--- DATA SECTION Enclosed Below ---

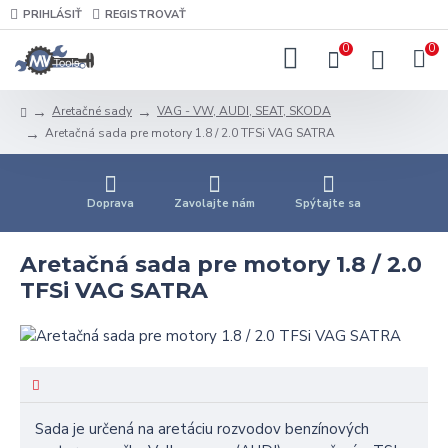
PRIHLÁSIŤ
REGISTROVAŤ
0
0
Aretačné sady
VAG - VW, AUDI, SEAT, SKODA
Aretačná sada pre motory 1.8 / 2.0 TFSi VAG SATRA
Doprava
Zavolajte nám
Spýtajte sa
Aretačná sada pre motory 1.8 / 2.0
TFSi VAG SATRA
Sada je určená na aretáciu rozvodov benzínových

--- End of Enclosed DATA SECTION ---

> ASSIGNMENT:
Each line above, from the one that contains "Zavolajte nám" to the last line of the records, should be repeated exactly. Leave out all others.

> SOLUTION FOR THIS EXERCISE:
Zavolajte nám
Spýtajte sa
Aretačná sada pre motory 1.8 / 2.0
TFSi VAG SATRA
Sada je určená na aretáciu rozvodov benzínových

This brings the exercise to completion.